Action item: Find every line of the data below that has "pest" in it. Reply with the number only.

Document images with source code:

__________

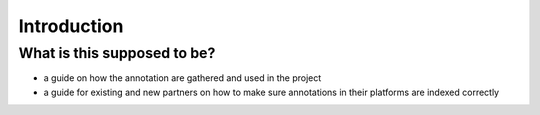 Introduction
============

What is this supposed to be?
----------------------------

* a guide on how the annotation are gathered and used in the project
* a guide for existing and new partners on how to make sure annotations in their
  platforms are indexed correctly
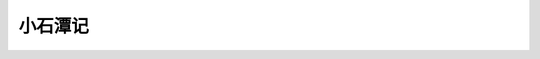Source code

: ********
小石潭记
********

.. image:: images/sceneray_spot_1565934963.jpg
.. image:: images/scenary_spot_1565349629.jpg

.. code-block:: none
    :caption:  小石潭记 - 柳宗元

        从小丘西行百二十步，隔篁竹，闻水声，如鸣佩环，心乐之。伐竹取道，下见小潭，水尤清洌。
    全石以为底，近岸，卷石底以出，为坻，为屿，为嵁，为岩。青树翠蔓，蒙络摇缀，参差披拂。

        潭中鱼可百许头，皆若空游无所依。日光下彻，影布石上，佁然不动；俶尔远逝，往来翕忽。似与游者相乐。

        潭西南而望，斗折蛇行，明灭可见。其岸势犬牙差互，不可知其源

        坐潭上，四面竹树环合，寂寥无人，凄神寒骨，悄怆幽邃。以其境过清，不可久居，乃记之而去。

        同游者：吴武陵，龚古，余弟宗玄。隶而从者，崔氏二小生：曰恕己，曰奉壹。
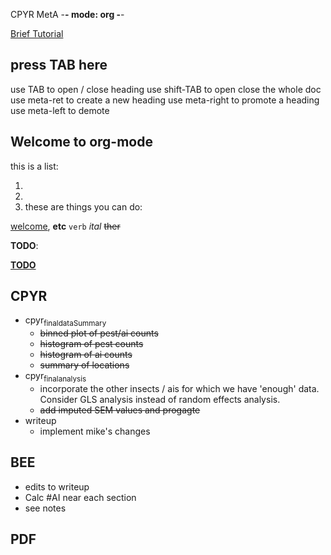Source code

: CPYR MetA -*- mode: org -*-

#+STARTUP: showall


_Brief Tutorial_
** press TAB here
   use TAB to open / close heading
   use shift-TAB to open close the whole doc
   use meta-ret to create a new heading
   use meta-right to promote a heading
   use meta-left to demote

** Welcome to org-mode
  this is a list:
  1.
  2. 
  3.
    these are things you can do:
  _welcome_, *etc* ~verb~ /ital/ +ther+



*TODO*: 

_*TODO*_
** CPYR
  * cpyr_final_dataSummary
    - +binned plot of pest/ai counts+
    - +histogram of pest counts+
    - +histogram of ai counts+
    - +summary of locations+

  * cpyr_final_analysis
    - incorporate the other insects / ais
      for which we have 'enough' data. Consider GLS analysis
      instead of random effects analysis.
    - +add imputed SEM values and progagte+
  
  * writeup
    - implement mike's changes

** BEE
  * edits to writeup
  * Calc #AI near each section
  * see notes

** PDF
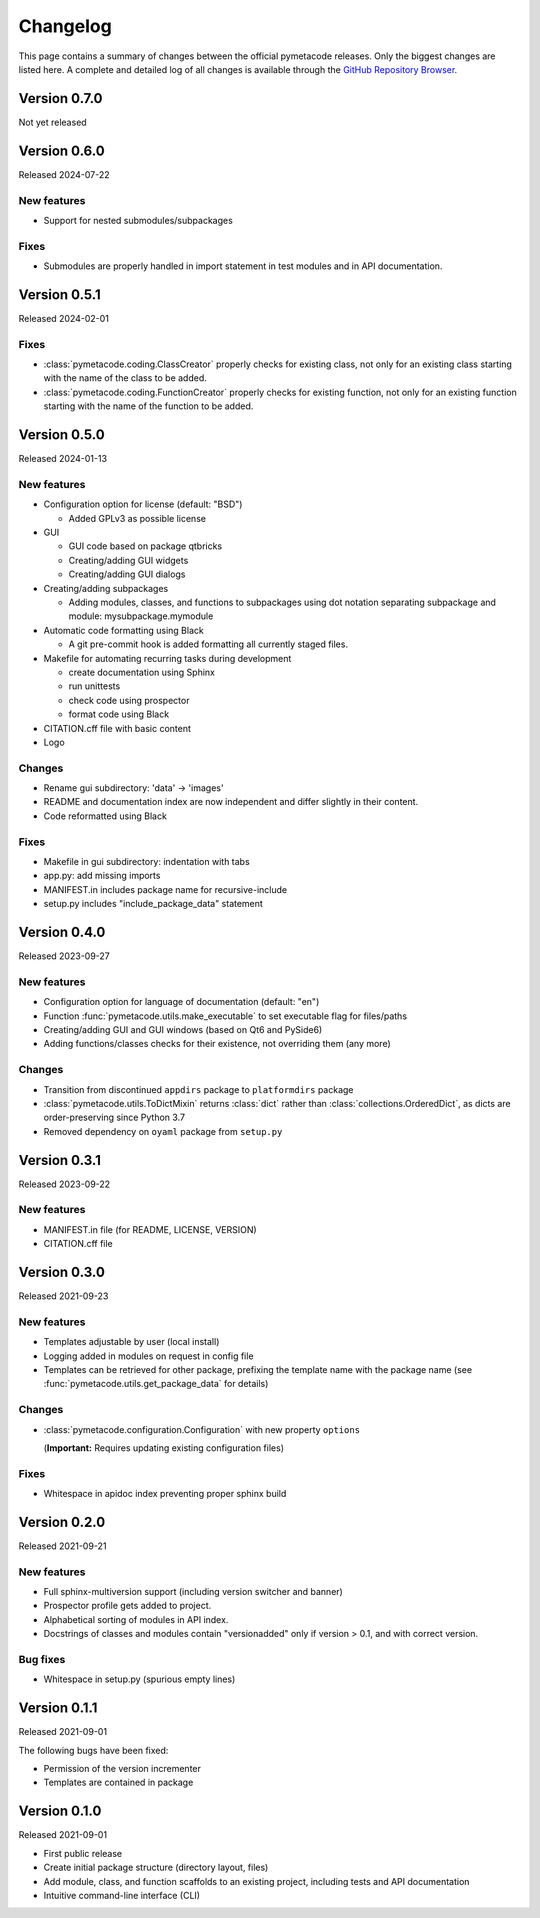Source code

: =========
Changelog
=========

This page contains a summary of changes between the official pymetacode releases. Only the biggest changes are listed here. A complete and detailed log of all changes is available through the `GitHub Repository Browser <https://github.com/tillbiskup/pymetacode>`_.


Version 0.7.0
=============

Not yet released


Version 0.6.0
=============

Released 2024-07-22


New features
------------

* Support for nested submodules/subpackages


Fixes
-----

* Submodules are properly handled in import statement in test modules and in API documentation.


Version 0.5.1
=============

Released 2024-02-01


Fixes
-----

* :class:`pymetacode.coding.ClassCreator` properly checks for existing class, not only for an existing class starting with the name of the class to be added.

* :class:`pymetacode.coding.FunctionCreator` properly checks for existing function, not only for an existing function starting with the name of the function to be added.


Version 0.5.0
=============

Released 2024-01-13


New features
------------

* Configuration option for license (default: "BSD")

  * Added GPLv3 as possible license

* GUI

  * GUI code based on package qtbricks
  * Creating/adding GUI widgets
  * Creating/adding GUI dialogs

* Creating/adding subpackages

  * Adding modules, classes, and functions to subpackages using dot notation separating subpackage and module: mysubpackage.mymodule

* Automatic code formatting using Black

  * A git pre-commit hook is added formatting all currently staged files.

* Makefile for automating recurring tasks during development

  * create documentation using Sphinx
  * run unittests
  * check code using prospector
  * format code using Black

* CITATION.cff file with basic content

* Logo


Changes
-------

* Rename gui subdirectory: 'data' -> 'images'
* README and documentation index are now independent and differ slightly in their content.
* Code reformatted using Black


Fixes
-----

* Makefile in gui subdirectory: indentation with tabs
* app.py: add missing imports
* MANIFEST.in includes package name for recursive-include
* setup.py includes "include_package_data" statement


Version 0.4.0
=============

Released 2023-09-27


New features
------------

* Configuration option for language of documentation (default: "en")
* Function :func:`pymetacode.utils.make_executable` to set executable flag for files/paths
* Creating/adding GUI and GUI windows (based on Qt6 and PySide6)
* Adding functions/classes checks for their existence, not overriding them (any more)


Changes
-------

* Transition from discontinued ``appdirs`` package to ``platformdirs`` package
* :class:`pymetacode.utils.ToDictMixin` returns :class:`dict` rather than :class:`collections.OrderedDict`, as dicts are order-preserving since Python 3.7
* Removed dependency on ``oyaml`` package from ``setup.py``


Version 0.3.1
=============

Released 2023-09-22


New features
------------

* MANIFEST.in file (for README, LICENSE, VERSION)
* CITATION.cff file


Version 0.3.0
=============

Released 2021-09-23


New features
------------

* Templates adjustable by user (local install)

* Logging added in modules on request in config file

* Templates can be retrieved for other package, prefixing the template name with the package name (see :func:`pymetacode.utils.get_package_data` for details)


Changes
-------

* :class:`pymetacode.configuration.Configuration` with new property ``options``

  (**Important:** Requires updating existing configuration files)


Fixes
-----

* Whitespace in apidoc index preventing proper sphinx build


Version 0.2.0
=============

Released 2021-09-21


New features
------------

* Full sphinx-multiversion support (including version switcher and banner)

* Prospector profile gets added to project.

* Alphabetical sorting of modules in API index.

* Docstrings of classes and modules contain "versionadded" only if version > 0.1, and with correct version.


Bug fixes
---------

* Whitespace in setup.py (spurious empty lines)


Version 0.1.1
=============

Released 2021-09-01

The following bugs have been fixed:

* Permission of the version incrementer

* Templates are contained in package


Version 0.1.0
=============

Released 2021-09-01

* First public release

* Create initial package structure (directory layout, files)

* Add module, class, and function scaffolds to an existing project, including tests and API documentation

* Intuitive command-line interface (CLI)

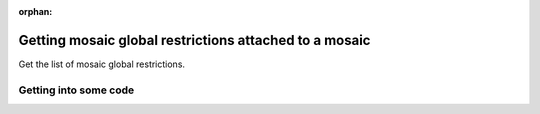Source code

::orphan:

.. post:: 06 Oct, 2019
    :category: Mosaic Restriction, Mosaic
    :excerpt: 1
    :nocomments:

#######################################################
Getting mosaic global restrictions attached to a mosaic
#######################################################

Get the list of mosaic global restrictions.

**********************
Getting into some code
**********************

.. example-code::

    .. viewsource:: ../../resources/examples/typescript/restriction/GettingMosaicGlobalRestrictions.ts
        :language: typescript
        :start-after:  /* start block 01 */
        :end-before: /* end block 01 */

    .. viewsource:: ../../resources/examples/bash/restriction/GettingMosaicGlobalRestrictions.sh
        :language: bash
        :start-after: #!/bin/sh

__________

Written response: 2